Wednesday, March 12, 2008

newspapers: not necessarily doomed

Response from August 10 to Henry Blodget post about doomed newspapers:

There are two aspects to what we think of as a "newspaper": the physical medium and the content aggregation of mainstream print journalism.

The physical medium of paper is in many ways superior to our current generation of displays. It won't go away until we have daylight readable 20000:1 contrast-ratio flexible displays. That doesn't mean the print-newspaper business isn't doomed. Subscription numbers are in a nose dive, and still have a long way to fall.

Yet the aggregation of mainstream print journalism via a different medium still has a chance for success. The killer app for mainstream media is producing quality content. Bloggers can't support foreign offices, for example. Micheal Yon, Micheal Totten and other "embedded bloggers" are the exceptions that prove the rule. Distributed locality where you don't need a correspondent in, say, Beijing because Chinese Bloggers cover it, only partially solves this. There is something to be said for an expert outsider reporting news & trends.

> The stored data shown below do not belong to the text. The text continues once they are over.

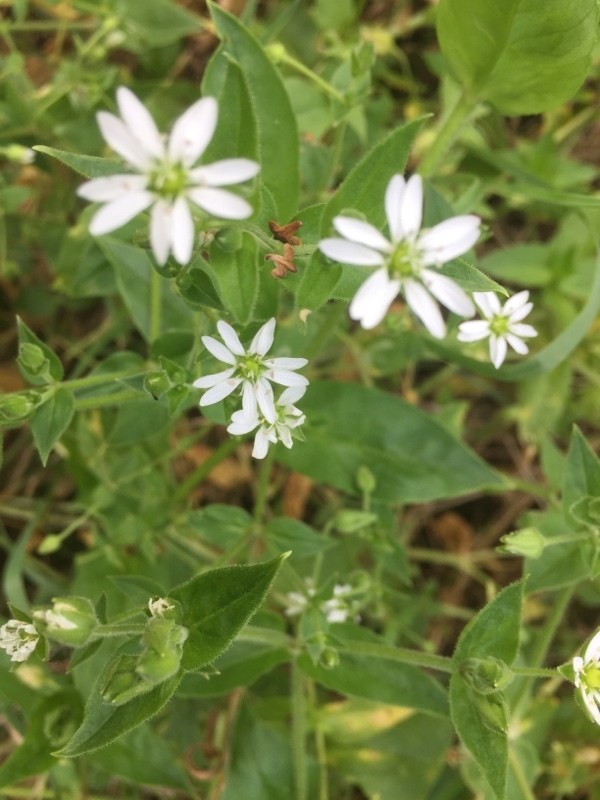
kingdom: Plantae
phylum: Tracheophyta
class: Magnoliopsida
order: Caryophyllales
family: Caryophyllaceae
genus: Stellaria
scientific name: Stellaria aquatica
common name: Water chickweed
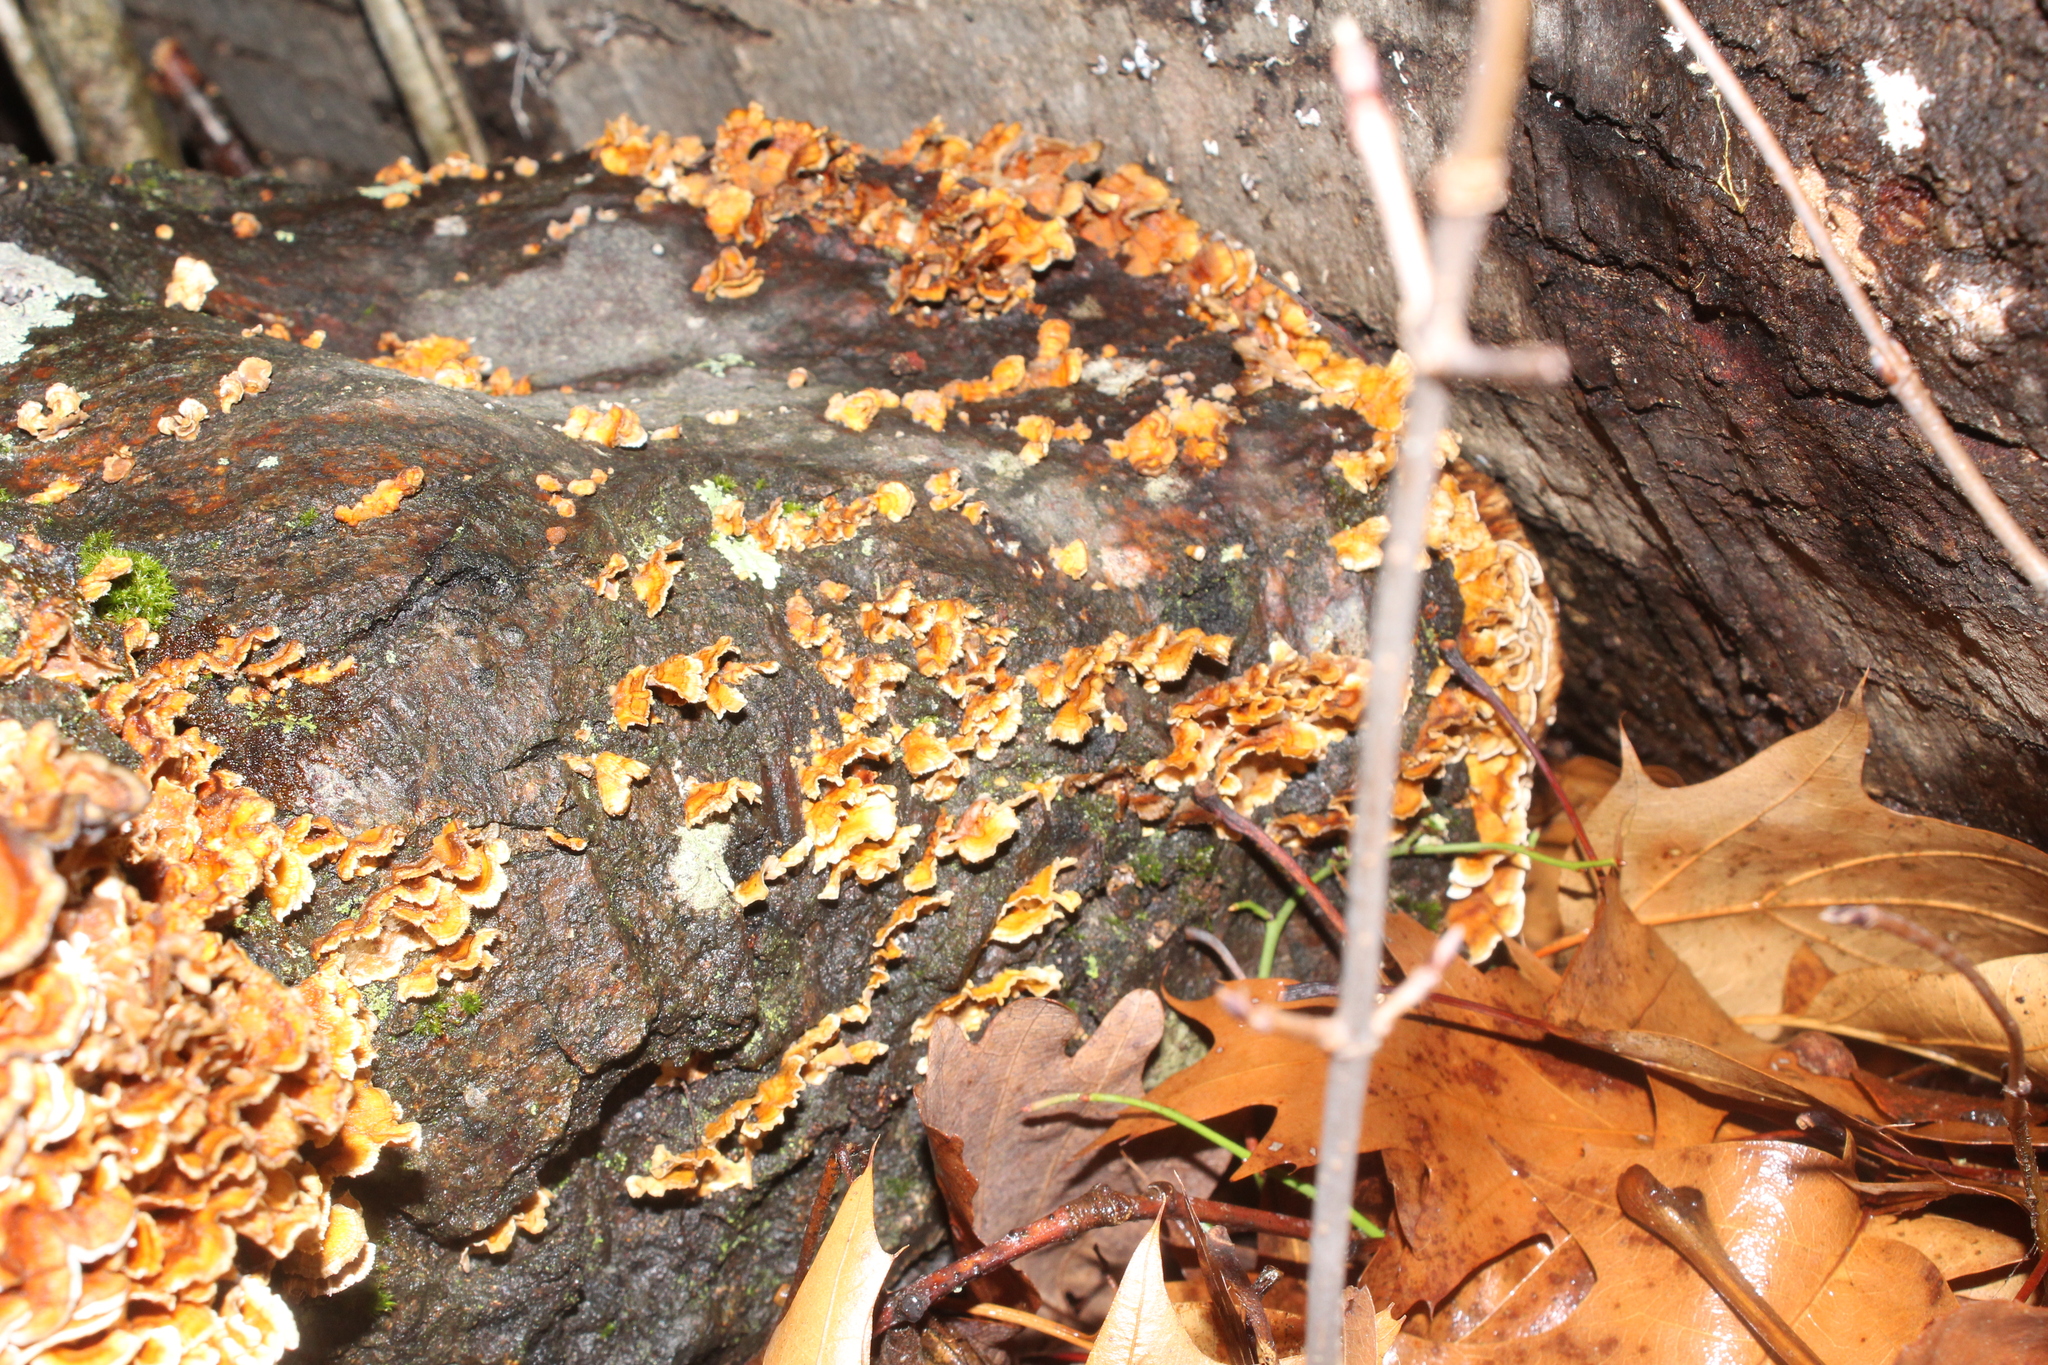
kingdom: Fungi
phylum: Basidiomycota
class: Agaricomycetes
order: Russulales
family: Stereaceae
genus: Stereum
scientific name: Stereum complicatum
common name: Crowded parchment
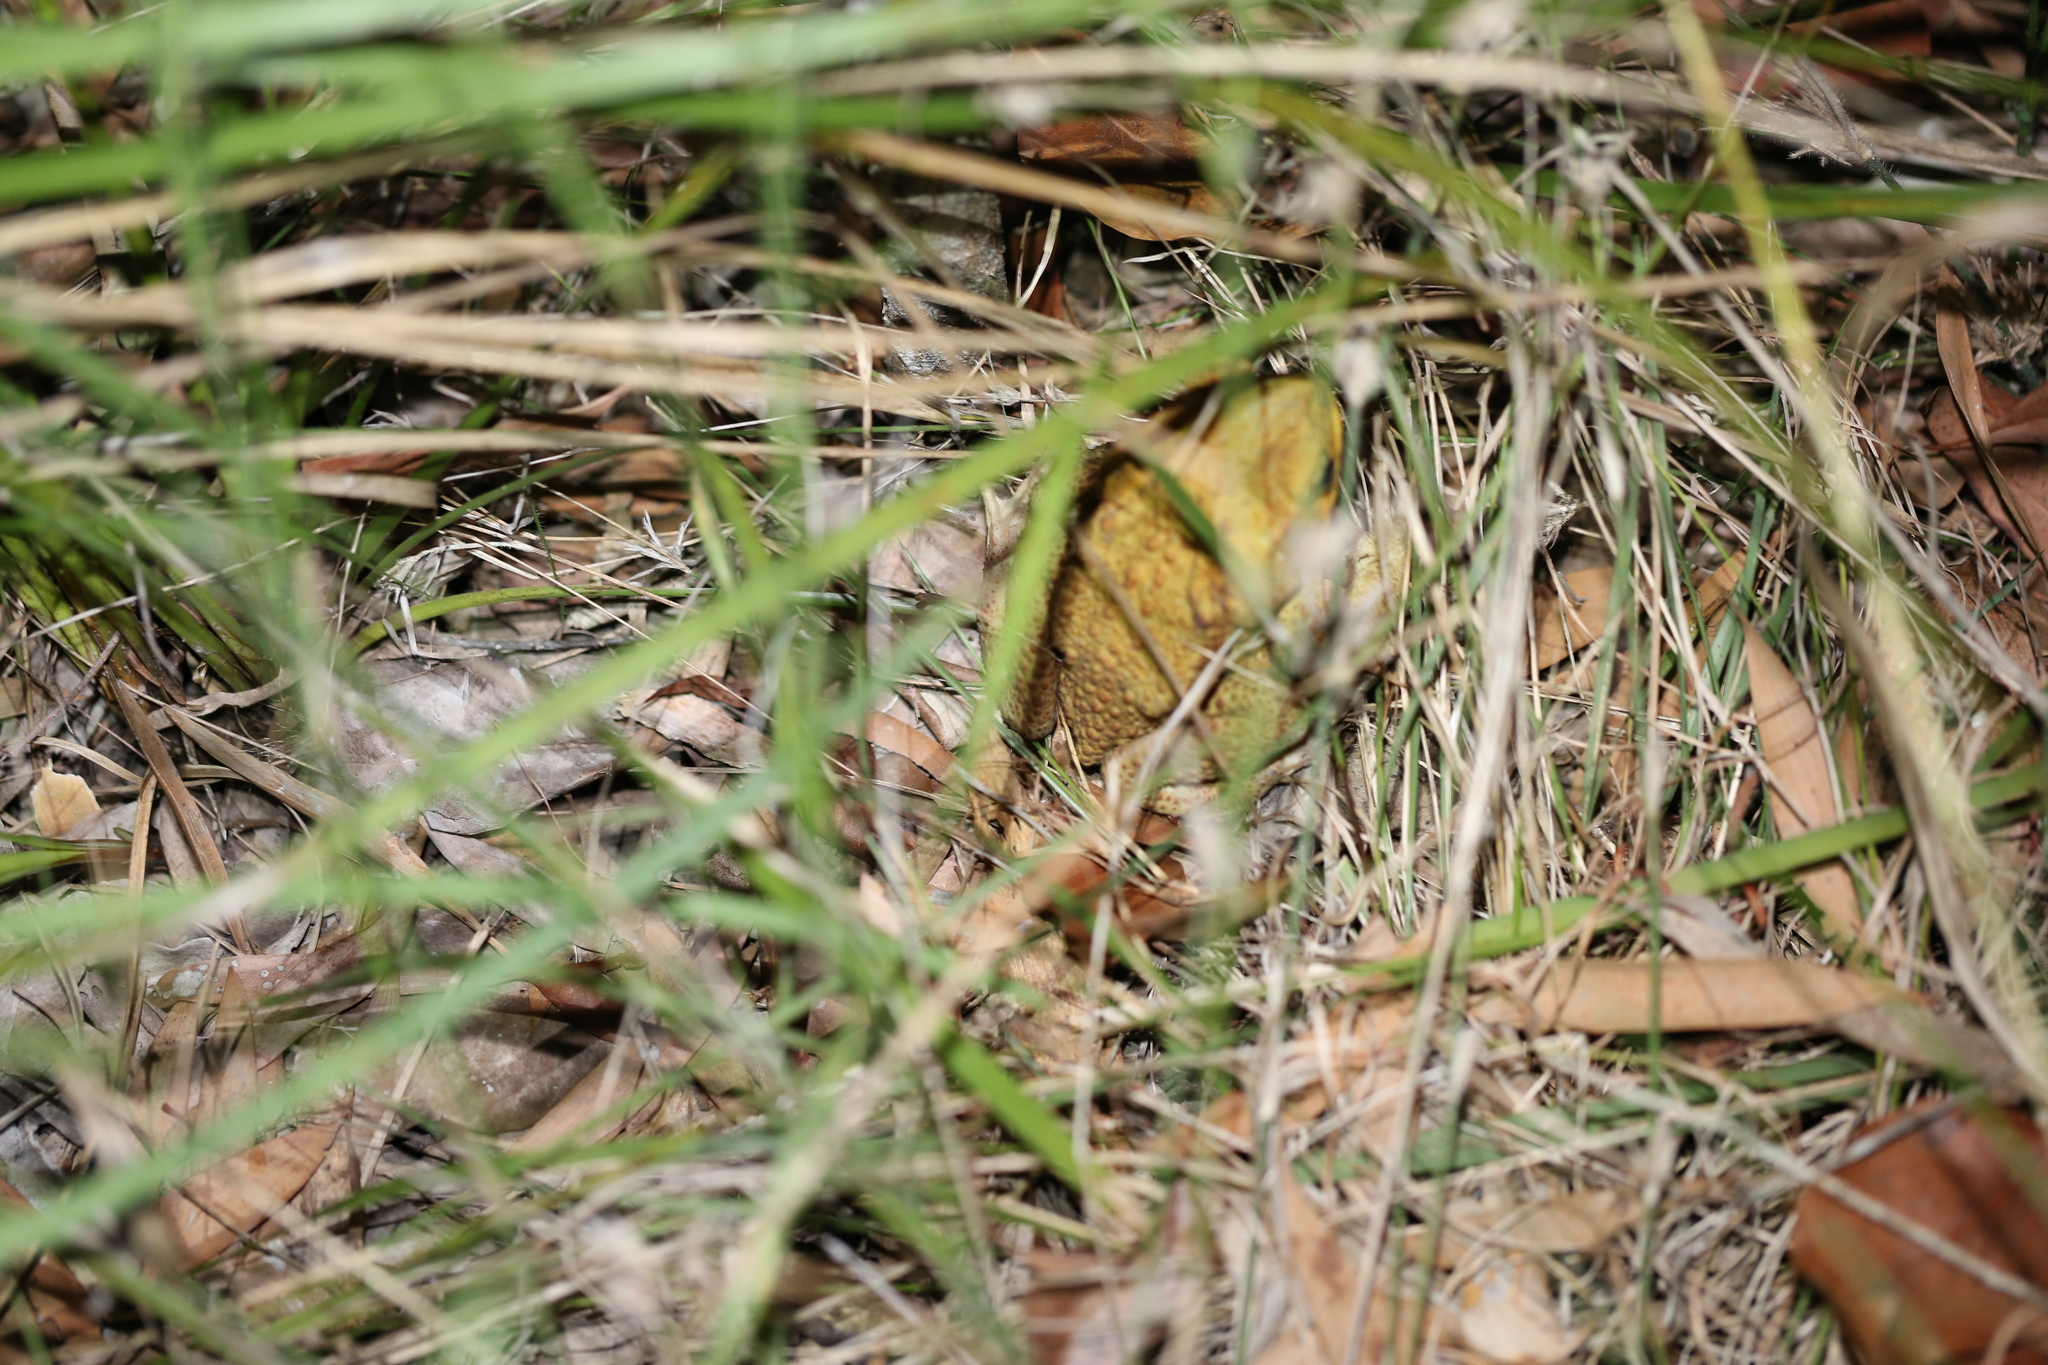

So newspapers aren't necessarily screwed. If there were a way to directly support good content proportional to its value, good written journalism provided by online newspapers could survive and even thrive. The high hurdles of subscription and premium content and the indirect path of ad revenue aren't good enough. The article is right about the numbers.

I'm working on a startup that would allow a distributed set of people to directly support online content. In this way, newspapers could evolve to become aggregations of professional bloggers and journalists, providing high quality content for a profit.